**** Given data

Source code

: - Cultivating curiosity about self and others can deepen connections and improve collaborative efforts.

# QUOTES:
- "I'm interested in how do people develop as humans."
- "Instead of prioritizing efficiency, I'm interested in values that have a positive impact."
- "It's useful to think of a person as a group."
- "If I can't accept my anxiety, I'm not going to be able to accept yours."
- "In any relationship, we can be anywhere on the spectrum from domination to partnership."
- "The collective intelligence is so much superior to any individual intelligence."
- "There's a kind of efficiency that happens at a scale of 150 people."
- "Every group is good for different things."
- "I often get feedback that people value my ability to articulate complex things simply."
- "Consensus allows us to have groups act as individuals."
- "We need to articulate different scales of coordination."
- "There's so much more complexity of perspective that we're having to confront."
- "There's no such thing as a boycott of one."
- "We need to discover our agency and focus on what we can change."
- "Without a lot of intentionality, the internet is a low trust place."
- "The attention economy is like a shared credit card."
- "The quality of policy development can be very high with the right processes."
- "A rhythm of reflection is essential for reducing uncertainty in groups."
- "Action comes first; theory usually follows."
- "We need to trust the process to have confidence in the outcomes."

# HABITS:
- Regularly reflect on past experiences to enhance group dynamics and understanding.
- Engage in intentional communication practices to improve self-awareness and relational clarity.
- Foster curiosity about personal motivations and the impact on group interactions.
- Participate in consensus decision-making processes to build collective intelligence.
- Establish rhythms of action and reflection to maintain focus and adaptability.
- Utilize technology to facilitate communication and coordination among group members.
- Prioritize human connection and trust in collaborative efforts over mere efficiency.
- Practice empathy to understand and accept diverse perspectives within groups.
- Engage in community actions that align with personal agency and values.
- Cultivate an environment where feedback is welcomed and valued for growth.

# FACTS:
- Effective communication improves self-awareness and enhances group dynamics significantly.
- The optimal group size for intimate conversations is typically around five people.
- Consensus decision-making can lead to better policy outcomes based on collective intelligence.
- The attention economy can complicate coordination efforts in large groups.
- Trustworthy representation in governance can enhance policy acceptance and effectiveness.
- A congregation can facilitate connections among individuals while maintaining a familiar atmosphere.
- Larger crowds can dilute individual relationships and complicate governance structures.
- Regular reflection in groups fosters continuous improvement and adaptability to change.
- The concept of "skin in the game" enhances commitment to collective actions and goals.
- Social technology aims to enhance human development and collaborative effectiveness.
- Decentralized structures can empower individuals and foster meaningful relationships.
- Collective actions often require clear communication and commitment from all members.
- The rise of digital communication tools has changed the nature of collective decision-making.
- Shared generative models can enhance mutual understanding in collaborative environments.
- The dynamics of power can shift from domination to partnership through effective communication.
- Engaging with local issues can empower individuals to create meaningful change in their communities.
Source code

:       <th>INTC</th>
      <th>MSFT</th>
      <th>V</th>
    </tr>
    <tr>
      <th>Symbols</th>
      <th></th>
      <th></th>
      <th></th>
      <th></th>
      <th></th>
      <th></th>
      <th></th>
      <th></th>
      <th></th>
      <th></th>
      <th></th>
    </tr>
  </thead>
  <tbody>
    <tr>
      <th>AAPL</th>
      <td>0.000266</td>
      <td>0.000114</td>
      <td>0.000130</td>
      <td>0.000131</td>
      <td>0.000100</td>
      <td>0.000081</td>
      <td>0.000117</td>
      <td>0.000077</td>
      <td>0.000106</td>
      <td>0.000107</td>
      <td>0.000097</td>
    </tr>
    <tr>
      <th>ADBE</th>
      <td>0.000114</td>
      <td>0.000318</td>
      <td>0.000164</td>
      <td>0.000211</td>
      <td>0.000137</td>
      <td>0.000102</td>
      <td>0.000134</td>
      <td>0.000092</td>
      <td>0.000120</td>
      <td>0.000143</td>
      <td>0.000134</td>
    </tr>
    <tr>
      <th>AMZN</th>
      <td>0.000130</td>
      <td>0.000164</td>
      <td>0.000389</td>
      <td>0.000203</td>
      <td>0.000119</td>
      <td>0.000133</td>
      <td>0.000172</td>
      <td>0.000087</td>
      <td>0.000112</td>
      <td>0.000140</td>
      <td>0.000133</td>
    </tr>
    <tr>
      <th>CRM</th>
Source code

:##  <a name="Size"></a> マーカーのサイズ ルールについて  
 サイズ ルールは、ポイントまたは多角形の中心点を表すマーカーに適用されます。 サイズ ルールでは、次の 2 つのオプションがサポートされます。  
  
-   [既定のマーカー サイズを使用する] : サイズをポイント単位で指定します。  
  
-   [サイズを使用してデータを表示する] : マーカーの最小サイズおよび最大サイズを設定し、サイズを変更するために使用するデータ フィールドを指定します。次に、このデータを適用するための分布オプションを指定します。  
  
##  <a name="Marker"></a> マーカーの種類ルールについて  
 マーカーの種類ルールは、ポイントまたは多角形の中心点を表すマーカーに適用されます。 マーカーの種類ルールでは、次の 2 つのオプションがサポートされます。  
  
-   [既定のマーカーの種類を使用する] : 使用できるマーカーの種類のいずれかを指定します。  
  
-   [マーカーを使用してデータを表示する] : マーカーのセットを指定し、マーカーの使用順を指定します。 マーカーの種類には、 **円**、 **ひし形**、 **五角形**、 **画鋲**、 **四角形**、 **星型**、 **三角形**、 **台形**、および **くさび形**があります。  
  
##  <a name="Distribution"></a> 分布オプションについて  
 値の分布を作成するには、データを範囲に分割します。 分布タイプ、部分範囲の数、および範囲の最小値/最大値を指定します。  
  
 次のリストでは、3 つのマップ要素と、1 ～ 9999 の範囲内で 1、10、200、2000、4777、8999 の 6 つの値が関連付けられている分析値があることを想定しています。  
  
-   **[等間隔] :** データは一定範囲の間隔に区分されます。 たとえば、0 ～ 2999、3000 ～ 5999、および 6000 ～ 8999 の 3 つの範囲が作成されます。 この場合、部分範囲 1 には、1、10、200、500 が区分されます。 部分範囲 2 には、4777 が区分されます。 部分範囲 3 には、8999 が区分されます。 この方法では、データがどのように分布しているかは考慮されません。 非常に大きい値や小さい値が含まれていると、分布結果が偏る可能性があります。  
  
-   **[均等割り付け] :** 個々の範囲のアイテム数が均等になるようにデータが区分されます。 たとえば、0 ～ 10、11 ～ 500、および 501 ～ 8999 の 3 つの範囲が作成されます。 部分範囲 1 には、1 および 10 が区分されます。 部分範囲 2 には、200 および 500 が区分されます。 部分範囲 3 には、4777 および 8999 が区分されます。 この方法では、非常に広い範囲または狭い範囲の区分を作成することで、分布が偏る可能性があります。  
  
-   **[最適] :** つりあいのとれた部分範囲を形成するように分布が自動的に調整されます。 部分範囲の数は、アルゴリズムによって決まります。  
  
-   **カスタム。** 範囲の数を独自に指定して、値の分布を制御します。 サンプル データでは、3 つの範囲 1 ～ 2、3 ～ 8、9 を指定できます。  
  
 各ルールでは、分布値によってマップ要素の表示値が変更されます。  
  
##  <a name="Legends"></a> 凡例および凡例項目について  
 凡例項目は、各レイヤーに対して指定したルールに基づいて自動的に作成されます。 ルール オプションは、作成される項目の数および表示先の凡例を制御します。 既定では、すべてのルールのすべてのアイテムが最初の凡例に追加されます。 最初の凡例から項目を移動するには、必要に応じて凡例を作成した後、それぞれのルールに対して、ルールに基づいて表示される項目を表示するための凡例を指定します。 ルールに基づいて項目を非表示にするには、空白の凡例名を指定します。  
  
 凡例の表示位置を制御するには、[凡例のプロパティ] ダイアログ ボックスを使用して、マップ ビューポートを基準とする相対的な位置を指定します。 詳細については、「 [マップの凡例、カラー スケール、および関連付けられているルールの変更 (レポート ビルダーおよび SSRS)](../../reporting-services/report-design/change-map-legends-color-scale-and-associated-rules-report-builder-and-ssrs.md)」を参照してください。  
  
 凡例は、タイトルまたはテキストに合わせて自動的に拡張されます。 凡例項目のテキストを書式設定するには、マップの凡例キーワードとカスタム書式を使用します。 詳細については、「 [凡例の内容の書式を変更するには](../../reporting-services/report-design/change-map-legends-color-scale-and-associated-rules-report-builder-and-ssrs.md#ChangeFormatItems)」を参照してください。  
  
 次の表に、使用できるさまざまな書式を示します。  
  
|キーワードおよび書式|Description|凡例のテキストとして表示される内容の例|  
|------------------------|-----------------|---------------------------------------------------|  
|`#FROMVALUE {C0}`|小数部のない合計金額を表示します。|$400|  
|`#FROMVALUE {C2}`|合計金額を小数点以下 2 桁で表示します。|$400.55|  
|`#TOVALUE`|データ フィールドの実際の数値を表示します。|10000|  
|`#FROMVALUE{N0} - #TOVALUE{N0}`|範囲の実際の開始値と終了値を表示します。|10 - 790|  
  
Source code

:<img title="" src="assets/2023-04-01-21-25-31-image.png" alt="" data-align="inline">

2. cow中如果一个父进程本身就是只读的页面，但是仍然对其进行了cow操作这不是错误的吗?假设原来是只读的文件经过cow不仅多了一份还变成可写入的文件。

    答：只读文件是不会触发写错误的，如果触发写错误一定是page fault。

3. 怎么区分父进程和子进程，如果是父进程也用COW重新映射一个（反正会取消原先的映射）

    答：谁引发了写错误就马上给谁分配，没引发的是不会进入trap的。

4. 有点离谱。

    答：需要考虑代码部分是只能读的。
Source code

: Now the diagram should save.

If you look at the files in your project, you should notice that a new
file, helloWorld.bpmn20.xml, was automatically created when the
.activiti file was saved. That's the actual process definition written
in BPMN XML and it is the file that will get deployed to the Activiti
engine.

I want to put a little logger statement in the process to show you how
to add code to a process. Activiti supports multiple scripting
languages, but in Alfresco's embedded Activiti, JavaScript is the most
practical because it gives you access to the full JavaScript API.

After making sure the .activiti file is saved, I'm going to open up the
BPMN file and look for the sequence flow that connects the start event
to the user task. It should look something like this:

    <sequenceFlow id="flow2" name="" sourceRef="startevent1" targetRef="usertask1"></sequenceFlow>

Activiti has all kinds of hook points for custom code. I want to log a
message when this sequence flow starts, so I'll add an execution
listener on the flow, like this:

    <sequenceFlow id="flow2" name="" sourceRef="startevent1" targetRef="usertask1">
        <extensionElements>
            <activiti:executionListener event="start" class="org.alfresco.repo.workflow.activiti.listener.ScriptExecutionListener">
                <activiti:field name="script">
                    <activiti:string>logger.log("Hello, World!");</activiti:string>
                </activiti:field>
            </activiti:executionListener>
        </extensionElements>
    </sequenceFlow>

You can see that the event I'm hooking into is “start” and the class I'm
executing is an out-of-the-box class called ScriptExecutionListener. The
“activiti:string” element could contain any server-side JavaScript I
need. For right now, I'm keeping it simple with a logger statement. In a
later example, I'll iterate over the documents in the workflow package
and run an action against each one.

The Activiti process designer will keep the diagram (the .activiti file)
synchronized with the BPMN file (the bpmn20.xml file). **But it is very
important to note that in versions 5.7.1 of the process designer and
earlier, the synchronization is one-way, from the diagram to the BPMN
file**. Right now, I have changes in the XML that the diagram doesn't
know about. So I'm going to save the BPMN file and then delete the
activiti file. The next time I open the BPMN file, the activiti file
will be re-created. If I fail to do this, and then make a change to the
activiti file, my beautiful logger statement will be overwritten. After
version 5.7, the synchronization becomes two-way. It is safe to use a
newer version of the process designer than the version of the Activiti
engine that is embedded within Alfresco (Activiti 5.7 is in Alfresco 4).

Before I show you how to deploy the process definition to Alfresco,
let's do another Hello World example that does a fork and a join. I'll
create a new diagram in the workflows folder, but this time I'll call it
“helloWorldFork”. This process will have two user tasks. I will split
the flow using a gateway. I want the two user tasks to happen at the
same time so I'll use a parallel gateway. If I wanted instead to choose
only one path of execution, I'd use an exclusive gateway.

********

The answer is the records above restated word for word from their opening line through the line that holds "useful to think", both included, and nothing else.

Source code

: - Cultivating curiosity about self and others can deepen connections and improve collaborative efforts.

# QUOTES:
- "I'm interested in how do people develop as humans."
- "Instead of prioritizing efficiency, I'm interested in values that have a positive impact."
- "It's useful to think of a person as a group."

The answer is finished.